PSMA-based imaging traces even treatment-resistant prostate cancer

Anti-androgen hormonal therapy, also called chemical castration, can be an important defense against further disease progression for patients with prostate cancer that has traveled and grown in other areas, or metastasized—but some cases simply do not respond to this treatment. A groundbreaking molecular imaging agent has been developed to help clinicians find as much cancer as possible, whether it is responding favorably or not, in an effort to improve clinical decision making for these patients, say researchers at the Society of Nuclear Medicine and Molecular Imaging's 2014 Annual Meeting.

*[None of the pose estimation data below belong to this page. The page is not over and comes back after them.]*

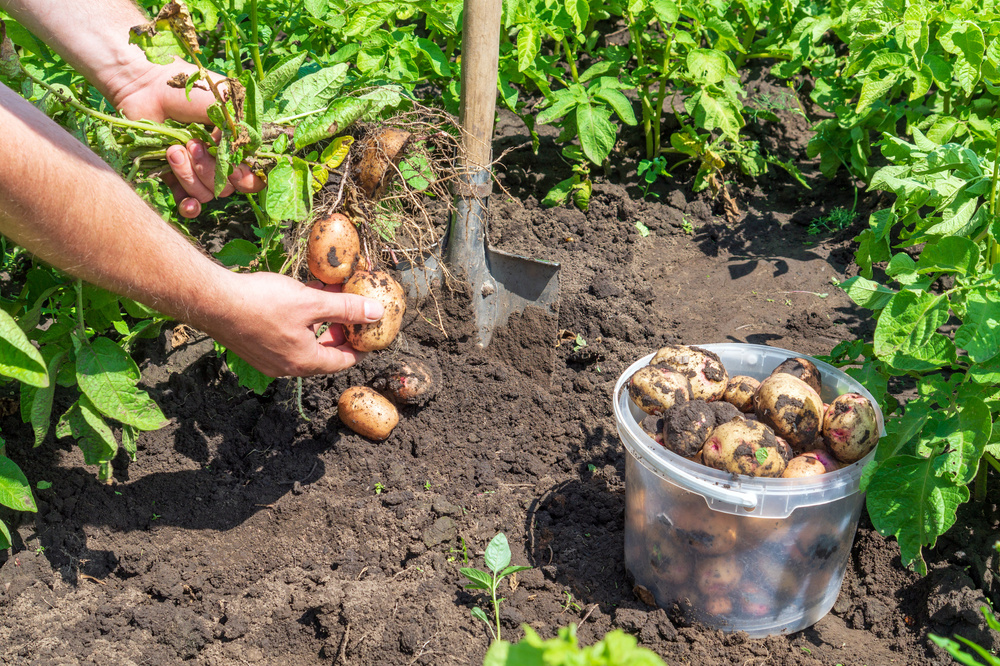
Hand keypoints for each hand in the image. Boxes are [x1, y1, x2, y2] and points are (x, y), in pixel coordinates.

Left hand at [110, 57, 263, 217]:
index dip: (247, 178)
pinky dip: (188, 205)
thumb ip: (242, 132)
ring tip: (172, 150)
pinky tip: (186, 204)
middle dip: (210, 170)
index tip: (234, 168)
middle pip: (229, 187)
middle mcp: (221, 159)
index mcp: (238, 143)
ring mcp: (198, 168)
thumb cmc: (188, 89)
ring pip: (206, 193)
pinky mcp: (174, 175)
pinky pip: (188, 201)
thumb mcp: (225, 104)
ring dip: (189, 175)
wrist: (145, 85)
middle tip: (193, 145)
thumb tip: (248, 160)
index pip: (255, 175)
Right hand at [202, 272, 385, 377]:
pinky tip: (300, 297)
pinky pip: (285, 338)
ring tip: (327, 297)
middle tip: (351, 313)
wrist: (212, 301)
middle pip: (323, 353)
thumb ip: (346, 308)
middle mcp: (286, 367)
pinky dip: (299, 322)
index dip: (360, 346)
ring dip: (319, 322)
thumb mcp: (311, 302)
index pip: (343, 361)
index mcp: (304, 362)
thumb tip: (376, 313)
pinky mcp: (254, 346)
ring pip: (304, 343)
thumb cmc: (262, 302)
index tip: (370, 334)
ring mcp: (268, 359)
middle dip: (339, 332)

The imaging technique championed by this study is called F-18 DCFBC PET/CT, developed at Johns Hopkins University in Baltimore, Md., by study co-author Martin G. Pomper, MD, PhD. F-18 DCFBC is a unique small-molecule PET agent that searches for and attaches to prostate-specific membrane antigen (PSMA), which signals more strongly from malignant prostate cells than from normal cells. The study further proves the effectiveness of the imaging agent by providing substantial clinical data for both castration-sensitive and castration-resistant prostate cancer patients.

"Currently there is a great unmet need in prostate cancer management and drug development for a functional imaging agent that is able to detect prostate cancer and monitor response to therapy," said Steve Cho, MD, PhD, assistant professor of nuclear medicine and PET in the department of radiology at Johns Hopkins University School of Medicine. "Unfortunately, a truly reliable functional imaging agent for prostate cancer does not exist, but several exciting metastatic cancer imaging agents have been in development over the last several years. We are working toward improvements beyond the current capabilities of conventional bone and CT imaging, and a small-molecule PSMA-based PET radiopharmaceutical such as F-18 DCFBC is one such possibility."

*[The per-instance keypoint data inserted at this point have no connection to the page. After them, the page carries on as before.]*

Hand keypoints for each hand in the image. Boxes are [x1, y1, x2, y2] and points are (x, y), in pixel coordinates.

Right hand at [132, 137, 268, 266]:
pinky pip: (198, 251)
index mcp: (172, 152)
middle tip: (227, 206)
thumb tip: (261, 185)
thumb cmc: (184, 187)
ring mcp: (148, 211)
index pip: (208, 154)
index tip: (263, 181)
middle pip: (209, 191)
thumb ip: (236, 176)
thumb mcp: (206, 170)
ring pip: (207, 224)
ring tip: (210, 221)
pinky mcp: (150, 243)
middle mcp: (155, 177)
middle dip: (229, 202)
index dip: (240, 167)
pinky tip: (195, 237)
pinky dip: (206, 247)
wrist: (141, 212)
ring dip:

The agent is injected prior to PET imaging, and the particles emitted by the radiolabel, fluorine-18, are then detected by a specialized scanner performing both positron emission tomography and computer tomography (PET/CT). This hybrid imaging system uses both functional and structural data to create a composite image of anatomy and physiology with "hot spots" where the imaging agent is binding to PSMA targets in the body, otherwise known as tumor uptake.

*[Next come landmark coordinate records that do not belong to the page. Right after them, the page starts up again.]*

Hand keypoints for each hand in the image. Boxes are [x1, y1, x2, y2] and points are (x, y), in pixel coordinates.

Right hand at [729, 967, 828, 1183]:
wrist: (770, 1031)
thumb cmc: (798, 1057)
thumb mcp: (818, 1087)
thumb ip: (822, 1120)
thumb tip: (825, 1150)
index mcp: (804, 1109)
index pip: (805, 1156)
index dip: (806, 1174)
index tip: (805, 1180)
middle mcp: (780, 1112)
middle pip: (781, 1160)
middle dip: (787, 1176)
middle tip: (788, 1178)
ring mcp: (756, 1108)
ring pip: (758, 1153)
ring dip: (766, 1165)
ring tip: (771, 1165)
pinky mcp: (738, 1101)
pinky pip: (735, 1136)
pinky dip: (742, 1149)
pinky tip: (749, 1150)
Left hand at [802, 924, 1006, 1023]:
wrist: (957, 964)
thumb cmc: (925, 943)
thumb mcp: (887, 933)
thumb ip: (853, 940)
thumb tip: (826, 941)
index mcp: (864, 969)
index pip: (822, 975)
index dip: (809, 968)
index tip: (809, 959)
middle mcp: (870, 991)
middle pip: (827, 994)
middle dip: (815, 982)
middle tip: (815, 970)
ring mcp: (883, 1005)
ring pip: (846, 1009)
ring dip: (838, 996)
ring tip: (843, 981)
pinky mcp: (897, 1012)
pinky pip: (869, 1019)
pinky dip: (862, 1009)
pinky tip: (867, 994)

This study includes the first 12 patients from an ongoing trial, including five cases of castration-sensitive and seven cases of castration-resistant cancer, both with rising PSMA levels and evidence of metastases. Hot spots representing tumor uptake were correlated with serum prostate-specific antigen and folate levels as well as castration-resistant status. Results of the study showed F-18 DCFBC uptake was comparable to conventional imaging in relation to the lymph nodes, some bone and viscera, including the adrenal glands and pancreas. Lower DCFBC uptake was seen in highly scarred bone metastases when compared to other kinds of growths, but DCFBC PET was found to be more sensitive than conventional imaging for detecting bone metastases, especially within the cervical spine and areas showing degenerative changes, as well as in subcentimeter-sized lymph nodes. Additionally, a higher uptake of the agent was observed in castration-resistant bone metastases, and a direct link was found between PSMA levels and tumor-agent uptake. Further studies are required to get a comprehensive picture of the value of F-18 DCFBC PET for this patient population.

Aside from skin cancer, prostate cancer is the most prevalent form of cancer among men in the United States, according to 2014 statistics from the American Cancer Society. About 233,000 new cases of prostate cancer are expected to be diagnosed and about 29,480 prostate-cancer related deaths are estimated this year.